Ein Hubschrauber-Pilot hat im Pazifik zufällig vier Menschen in Seenot entdeckt und sie von ihren Booten gerettet, von denen eines seit vier Wochen über das Meer trieb. Das "Marshall Islands Journal" berichtete am Donnerstag, der Pilot sei im Auftrag von Fischern auf der Suche nach Thunfischen gewesen. Am vergangenen Wochenende entdeckte er dabei einen Jugendlichen und drei Angler in Seenot.

Die Fischer stammen vom Inselstaat Kiribati (Archivbild).  SN/picturedesk
Die Fischer stammen vom Inselstaat Kiribati (Archivbild).

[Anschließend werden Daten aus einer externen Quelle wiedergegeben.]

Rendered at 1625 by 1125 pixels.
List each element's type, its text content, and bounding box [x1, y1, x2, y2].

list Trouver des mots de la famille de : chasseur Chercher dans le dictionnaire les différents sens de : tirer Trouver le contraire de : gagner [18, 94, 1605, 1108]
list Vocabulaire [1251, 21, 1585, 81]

Die beiden Boote der vier Unglücksfahrer hatten in Kiribati abgelegt, das etwa 650 Kilometer weit weg von der Stelle im Meer liegt, wo der Hubschrauber-Pilot sie entdeckte. Einer der vier litt an leichter Dehydration, die anderen waren wohlauf. Alle wurden ins Krankenhaus in Majuro gebracht, der Hauptstadt der Marschallinseln.

Der 14-jährige Jugendliche trieb bereits elf Tage ohne Essen übers Meer, wie der Kapitän des Fischkutters berichtete, der die vier Menschen in Seenot aufnahm und an Land brachte. Die drei Angler waren fast einen Monat lang unterwegs und ernährten sich demnach in der Zeit von Fischen. Die beiden Boote waren nur acht Kilometer voneinander entfernt in Seenot, bemerkten einander jedoch nicht bis zu ihrer Rettung.

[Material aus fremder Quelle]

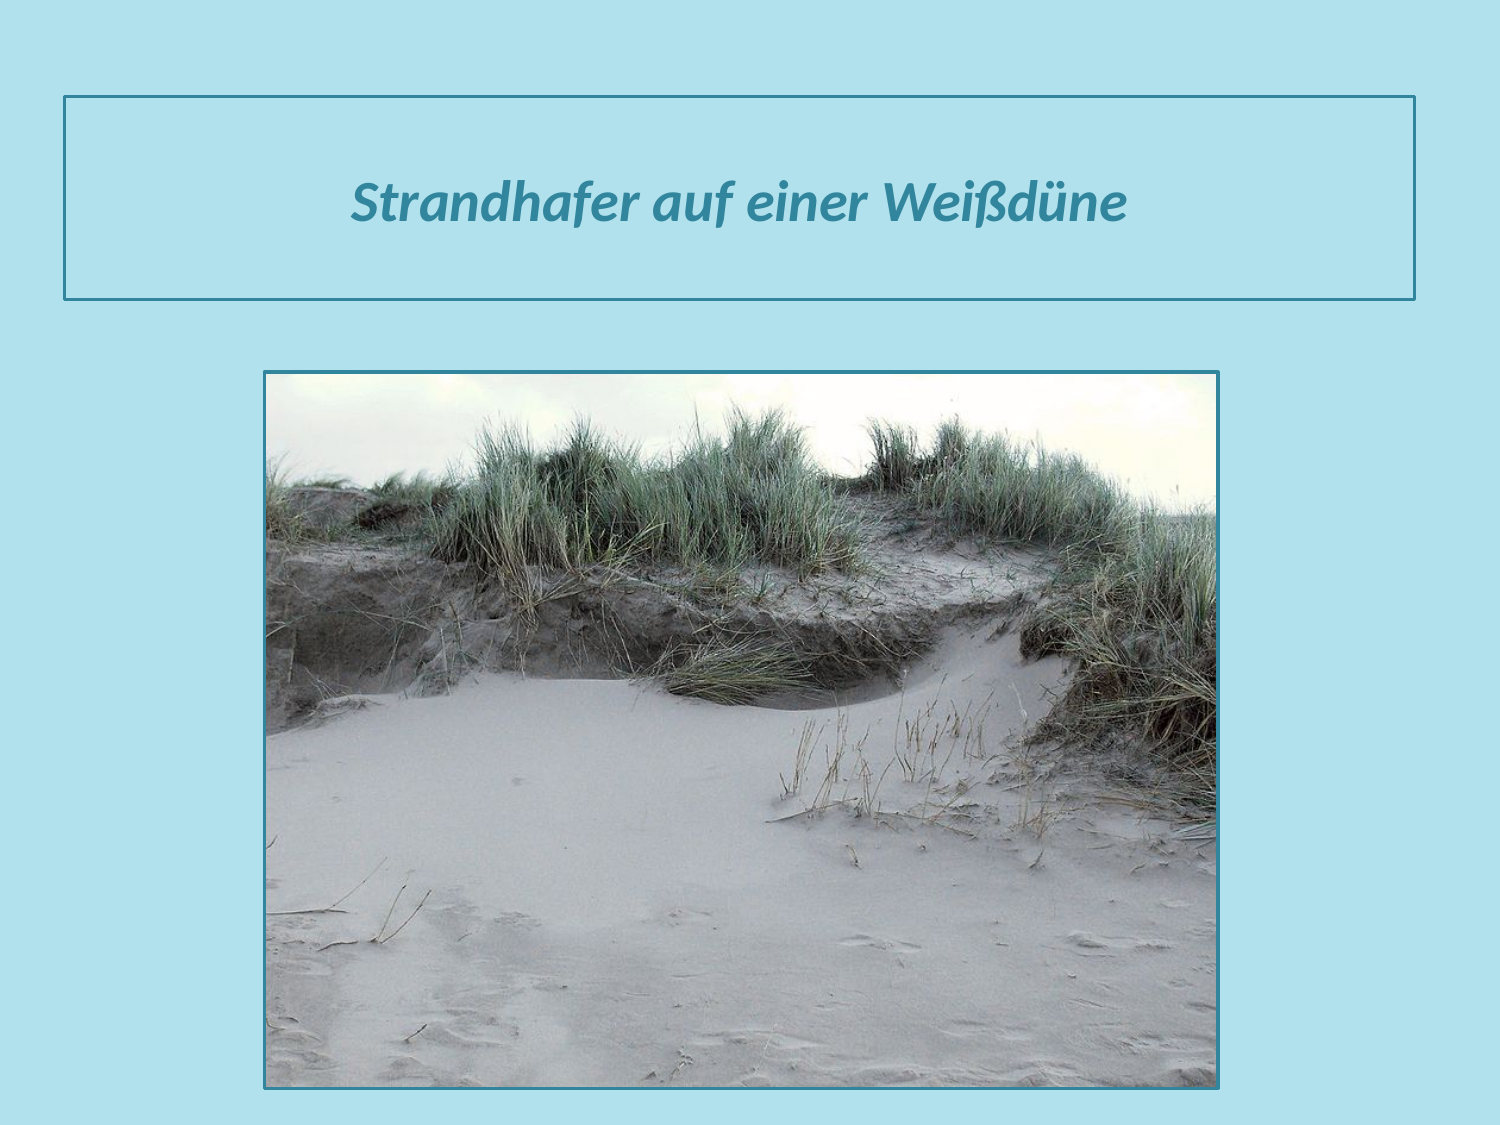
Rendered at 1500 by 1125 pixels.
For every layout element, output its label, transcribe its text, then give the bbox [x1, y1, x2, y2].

Im Pazifik liegen viele kleine Inseln weit voneinander entfernt. Deswegen sind Vorfälle dieser Art nicht selten. Im Jänner 2014 tauchte ein Fischer auf den Marschallinseln auf, der 13 Monate zuvor an Mexikos Westküste abgelegt hatte und in Seenot geraten war. Er ernährte sich nach eigenen Angaben von Vögeln, Fischen und trank Schildkrötenblut. Sein Begleiter starb auf der Fahrt.